• SUPPLIED MATERIAL:
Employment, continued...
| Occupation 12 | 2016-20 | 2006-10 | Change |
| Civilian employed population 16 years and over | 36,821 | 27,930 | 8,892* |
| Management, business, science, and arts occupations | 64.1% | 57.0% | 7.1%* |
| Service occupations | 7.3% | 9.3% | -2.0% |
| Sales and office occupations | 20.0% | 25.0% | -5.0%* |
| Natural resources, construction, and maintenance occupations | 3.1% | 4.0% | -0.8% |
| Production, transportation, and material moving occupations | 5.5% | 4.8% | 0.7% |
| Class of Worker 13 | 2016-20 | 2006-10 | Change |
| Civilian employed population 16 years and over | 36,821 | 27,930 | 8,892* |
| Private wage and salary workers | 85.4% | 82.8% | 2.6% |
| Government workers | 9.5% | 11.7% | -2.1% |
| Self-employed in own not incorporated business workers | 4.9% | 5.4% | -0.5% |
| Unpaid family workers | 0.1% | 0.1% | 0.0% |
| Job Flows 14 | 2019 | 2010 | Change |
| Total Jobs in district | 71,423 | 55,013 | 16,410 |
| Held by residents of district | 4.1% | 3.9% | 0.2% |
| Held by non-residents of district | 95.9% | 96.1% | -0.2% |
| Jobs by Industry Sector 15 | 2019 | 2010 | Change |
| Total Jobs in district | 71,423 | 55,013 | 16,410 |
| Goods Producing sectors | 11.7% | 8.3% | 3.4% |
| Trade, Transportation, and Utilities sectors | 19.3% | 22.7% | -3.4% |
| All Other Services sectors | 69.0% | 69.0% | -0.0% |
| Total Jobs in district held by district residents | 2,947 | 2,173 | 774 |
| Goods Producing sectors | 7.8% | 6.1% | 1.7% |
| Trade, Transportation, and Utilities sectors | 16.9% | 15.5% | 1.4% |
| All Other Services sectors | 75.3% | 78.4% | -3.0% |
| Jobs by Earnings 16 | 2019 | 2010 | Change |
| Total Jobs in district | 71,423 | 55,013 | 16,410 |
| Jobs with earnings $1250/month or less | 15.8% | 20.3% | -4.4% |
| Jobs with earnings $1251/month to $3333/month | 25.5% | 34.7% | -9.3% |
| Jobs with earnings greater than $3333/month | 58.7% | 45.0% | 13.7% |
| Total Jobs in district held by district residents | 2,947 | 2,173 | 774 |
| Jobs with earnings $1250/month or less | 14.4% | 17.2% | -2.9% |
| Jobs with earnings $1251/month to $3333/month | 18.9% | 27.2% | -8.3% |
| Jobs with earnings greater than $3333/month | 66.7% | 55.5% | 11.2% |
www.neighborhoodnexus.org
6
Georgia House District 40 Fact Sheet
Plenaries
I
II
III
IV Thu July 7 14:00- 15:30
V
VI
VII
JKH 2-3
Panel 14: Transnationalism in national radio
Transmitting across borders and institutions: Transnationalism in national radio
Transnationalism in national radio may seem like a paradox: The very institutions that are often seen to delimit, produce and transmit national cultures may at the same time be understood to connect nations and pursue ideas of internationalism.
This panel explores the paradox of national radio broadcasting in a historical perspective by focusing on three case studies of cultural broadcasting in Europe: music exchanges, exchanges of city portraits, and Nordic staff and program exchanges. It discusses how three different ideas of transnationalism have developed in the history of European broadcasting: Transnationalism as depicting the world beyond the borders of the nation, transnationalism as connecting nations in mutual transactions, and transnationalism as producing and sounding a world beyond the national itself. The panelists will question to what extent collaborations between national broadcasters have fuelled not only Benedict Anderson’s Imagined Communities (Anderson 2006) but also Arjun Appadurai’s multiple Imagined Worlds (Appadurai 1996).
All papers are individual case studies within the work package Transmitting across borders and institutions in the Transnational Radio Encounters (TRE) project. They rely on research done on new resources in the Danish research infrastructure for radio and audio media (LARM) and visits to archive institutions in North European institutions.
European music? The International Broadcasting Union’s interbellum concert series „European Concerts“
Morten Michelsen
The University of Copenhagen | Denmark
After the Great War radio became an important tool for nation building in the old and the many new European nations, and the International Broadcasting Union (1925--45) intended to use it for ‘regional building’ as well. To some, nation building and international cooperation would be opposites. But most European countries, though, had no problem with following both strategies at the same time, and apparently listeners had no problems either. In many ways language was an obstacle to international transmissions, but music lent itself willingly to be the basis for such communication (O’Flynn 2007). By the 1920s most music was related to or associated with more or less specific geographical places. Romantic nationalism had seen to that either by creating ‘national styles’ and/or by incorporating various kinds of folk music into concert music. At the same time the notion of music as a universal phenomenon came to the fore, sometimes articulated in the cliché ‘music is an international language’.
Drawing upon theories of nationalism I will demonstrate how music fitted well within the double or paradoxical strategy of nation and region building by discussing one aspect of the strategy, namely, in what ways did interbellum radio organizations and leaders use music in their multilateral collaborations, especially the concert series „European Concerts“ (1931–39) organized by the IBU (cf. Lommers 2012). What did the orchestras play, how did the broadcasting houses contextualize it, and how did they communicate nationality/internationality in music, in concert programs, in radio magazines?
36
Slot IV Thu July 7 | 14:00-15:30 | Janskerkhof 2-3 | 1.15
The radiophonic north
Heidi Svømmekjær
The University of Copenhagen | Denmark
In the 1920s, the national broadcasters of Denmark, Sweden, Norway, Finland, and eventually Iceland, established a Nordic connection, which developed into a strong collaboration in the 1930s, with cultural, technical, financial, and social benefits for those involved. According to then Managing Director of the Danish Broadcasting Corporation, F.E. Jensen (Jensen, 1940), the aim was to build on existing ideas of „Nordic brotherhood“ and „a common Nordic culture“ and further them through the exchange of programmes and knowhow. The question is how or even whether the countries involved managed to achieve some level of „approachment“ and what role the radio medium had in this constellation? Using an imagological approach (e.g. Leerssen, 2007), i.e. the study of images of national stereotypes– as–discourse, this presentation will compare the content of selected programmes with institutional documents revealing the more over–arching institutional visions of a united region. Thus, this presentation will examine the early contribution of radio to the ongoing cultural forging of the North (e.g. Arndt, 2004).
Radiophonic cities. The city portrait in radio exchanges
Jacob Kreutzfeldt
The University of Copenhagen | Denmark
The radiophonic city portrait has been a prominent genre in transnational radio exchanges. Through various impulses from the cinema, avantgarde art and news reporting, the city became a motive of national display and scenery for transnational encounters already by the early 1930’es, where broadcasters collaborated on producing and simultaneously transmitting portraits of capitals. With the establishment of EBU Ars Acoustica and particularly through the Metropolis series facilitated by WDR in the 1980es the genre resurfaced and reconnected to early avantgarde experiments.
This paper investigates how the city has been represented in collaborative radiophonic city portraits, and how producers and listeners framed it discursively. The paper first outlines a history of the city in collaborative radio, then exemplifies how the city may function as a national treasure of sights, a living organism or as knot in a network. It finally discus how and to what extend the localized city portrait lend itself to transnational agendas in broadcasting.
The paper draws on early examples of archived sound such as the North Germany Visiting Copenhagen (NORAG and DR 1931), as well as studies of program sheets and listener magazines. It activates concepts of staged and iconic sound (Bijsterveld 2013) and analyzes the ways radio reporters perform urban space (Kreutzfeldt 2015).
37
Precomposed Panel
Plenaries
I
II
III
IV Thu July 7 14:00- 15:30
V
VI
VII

• WHAT THIS TASK INVOLVES: Retype all of the entries shown above, exactly.

• EXERCISE SOLUTION:
Employment, continued...
| Occupation 12 | 2016-20 | 2006-10 | Change |
| Civilian employed population 16 years and over | 36,821 | 27,930 | 8,892* |
| Management, business, science, and arts occupations | 64.1% | 57.0% | 7.1%* |
| Service occupations | 7.3% | 9.3% | -2.0% |
| Sales and office occupations | 20.0% | 25.0% | -5.0%* |
| Natural resources, construction, and maintenance occupations | 3.1% | 4.0% | -0.8% |
| Production, transportation, and material moving occupations | 5.5% | 4.8% | 0.7% |
| Class of Worker 13 | 2016-20 | 2006-10 | Change |
| Civilian employed population 16 years and over | 36,821 | 27,930 | 8,892* |
| Private wage and salary workers | 85.4% | 82.8% | 2.6% |
| Government workers | 9.5% | 11.7% | -2.1% |
| Self-employed in own not incorporated business workers | 4.9% | 5.4% | -0.5% |
| Unpaid family workers | 0.1% | 0.1% | 0.0% |
| Job Flows 14 | 2019 | 2010 | Change |
| Total Jobs in district | 71,423 | 55,013 | 16,410 |
| Held by residents of district | 4.1% | 3.9% | 0.2% |
| Held by non-residents of district | 95.9% | 96.1% | -0.2% |
| Jobs by Industry Sector 15 | 2019 | 2010 | Change |
| Total Jobs in district | 71,423 | 55,013 | 16,410 |
| Goods Producing sectors | 11.7% | 8.3% | 3.4% |
| Trade, Transportation, and Utilities sectors | 19.3% | 22.7% | -3.4% |
| All Other Services sectors | 69.0% | 69.0% | -0.0% |
| Total Jobs in district held by district residents | 2,947 | 2,173 | 774 |
| Goods Producing sectors | 7.8% | 6.1% | 1.7% |
| Trade, Transportation, and Utilities sectors | 16.9% | 15.5% | 1.4% |
| All Other Services sectors | 75.3% | 78.4% | -3.0% |
| Jobs by Earnings 16 | 2019 | 2010 | Change |
| Total Jobs in district | 71,423 | 55,013 | 16,410 |
| Jobs with earnings $1250/month or less | 15.8% | 20.3% | -4.4% |
| Jobs with earnings $1251/month to $3333/month | 25.5% | 34.7% | -9.3% |
| Jobs with earnings greater than $3333/month | 58.7% | 45.0% | 13.7% |
| Total Jobs in district held by district residents | 2,947 | 2,173 | 774 |
| Jobs with earnings $1250/month or less | 14.4% | 17.2% | -2.9% |
| Jobs with earnings $1251/month to $3333/month | 18.9% | 27.2% | -8.3% |
| Jobs with earnings greater than $3333/month | 66.7% | 55.5% | 11.2% |
www.neighborhoodnexus.org
6
Georgia House District 40 Fact Sheet
Plenaries
I
II
III
IV Thu July 7 14:00- 15:30
V
VI
VII
JKH 2-3
Panel 14: Transnationalism in national radio
Transmitting across borders and institutions: Transnationalism in national radio
Transnationalism in national radio may seem like a paradox: The very institutions that are often seen to delimit, produce and transmit national cultures may at the same time be understood to connect nations and pursue ideas of internationalism.
This panel explores the paradox of national radio broadcasting in a historical perspective by focusing on three case studies of cultural broadcasting in Europe: music exchanges, exchanges of city portraits, and Nordic staff and program exchanges. It discusses how three different ideas of transnationalism have developed in the history of European broadcasting: Transnationalism as depicting the world beyond the borders of the nation, transnationalism as connecting nations in mutual transactions, and transnationalism as producing and sounding a world beyond the national itself. The panelists will question to what extent collaborations between national broadcasters have fuelled not only Benedict Anderson’s Imagined Communities (Anderson 2006) but also Arjun Appadurai’s multiple Imagined Worlds (Appadurai 1996).
All papers are individual case studies within the work package Transmitting across borders and institutions in the Transnational Radio Encounters (TRE) project. They rely on research done on new resources in the Danish research infrastructure for radio and audio media (LARM) and visits to archive institutions in North European institutions.
European music? The International Broadcasting Union’s interbellum concert series „European Concerts“
Morten Michelsen
The University of Copenhagen | Denmark
After the Great War radio became an important tool for nation building in the old and the many new European nations, and the International Broadcasting Union (1925--45) intended to use it for ‘regional building’ as well. To some, nation building and international cooperation would be opposites. But most European countries, though, had no problem with following both strategies at the same time, and apparently listeners had no problems either. In many ways language was an obstacle to international transmissions, but music lent itself willingly to be the basis for such communication (O’Flynn 2007). By the 1920s most music was related to or associated with more or less specific geographical places. Romantic nationalism had seen to that either by creating ‘national styles’ and/or by incorporating various kinds of folk music into concert music. At the same time the notion of music as a universal phenomenon came to the fore, sometimes articulated in the cliché ‘music is an international language’.
Drawing upon theories of nationalism I will demonstrate how music fitted well within the double or paradoxical strategy of nation and region building by discussing one aspect of the strategy, namely, in what ways did interbellum radio organizations and leaders use music in their multilateral collaborations, especially the concert series „European Concerts“ (1931–39) organized by the IBU (cf. Lommers 2012). What did the orchestras play, how did the broadcasting houses contextualize it, and how did they communicate nationality/internationality in music, in concert programs, in radio magazines?
36
Slot IV Thu July 7 | 14:00-15:30 | Janskerkhof 2-3 | 1.15
The radiophonic north
Heidi Svømmekjær
The University of Copenhagen | Denmark
In the 1920s, the national broadcasters of Denmark, Sweden, Norway, Finland, and eventually Iceland, established a Nordic connection, which developed into a strong collaboration in the 1930s, with cultural, technical, financial, and social benefits for those involved. According to then Managing Director of the Danish Broadcasting Corporation, F.E. Jensen (Jensen, 1940), the aim was to build on existing ideas of „Nordic brotherhood“ and „a common Nordic culture“ and further them through the exchange of programmes and knowhow. The question is how or even whether the countries involved managed to achieve some level of „approachment“ and what role the radio medium had in this constellation? Using an imagological approach (e.g. Leerssen, 2007), i.e. the study of images of national stereotypes– as–discourse, this presentation will compare the content of selected programmes with institutional documents revealing the more over–arching institutional visions of a united region. Thus, this presentation will examine the early contribution of radio to the ongoing cultural forging of the North (e.g. Arndt, 2004).
Radiophonic cities. The city portrait in radio exchanges
Jacob Kreutzfeldt
The University of Copenhagen | Denmark
The radiophonic city portrait has been a prominent genre in transnational radio exchanges. Through various impulses from the cinema, avantgarde art and news reporting, the city became a motive of national display and scenery for transnational encounters already by the early 1930’es, where broadcasters collaborated on producing and simultaneously transmitting portraits of capitals. With the establishment of EBU Ars Acoustica and particularly through the Metropolis series facilitated by WDR in the 1980es the genre resurfaced and reconnected to early avantgarde experiments.
This paper investigates how the city has been represented in collaborative radiophonic city portraits, and how producers and listeners framed it discursively. The paper first outlines a history of the city in collaborative radio, then exemplifies how the city may function as a national treasure of sights, a living organism or as knot in a network. It finally discus how and to what extend the localized city portrait lend itself to transnational agendas in broadcasting.
The paper draws on early examples of archived sound such as the North Germany Visiting Copenhagen (NORAG and DR 1931), as well as studies of program sheets and listener magazines. It activates concepts of staged and iconic sound (Bijsterveld 2013) and analyzes the ways radio reporters perform urban space (Kreutzfeldt 2015).
37
Precomposed Panel
Plenaries
I
II
III
IV Thu July 7 14:00- 15:30
V
VI
VII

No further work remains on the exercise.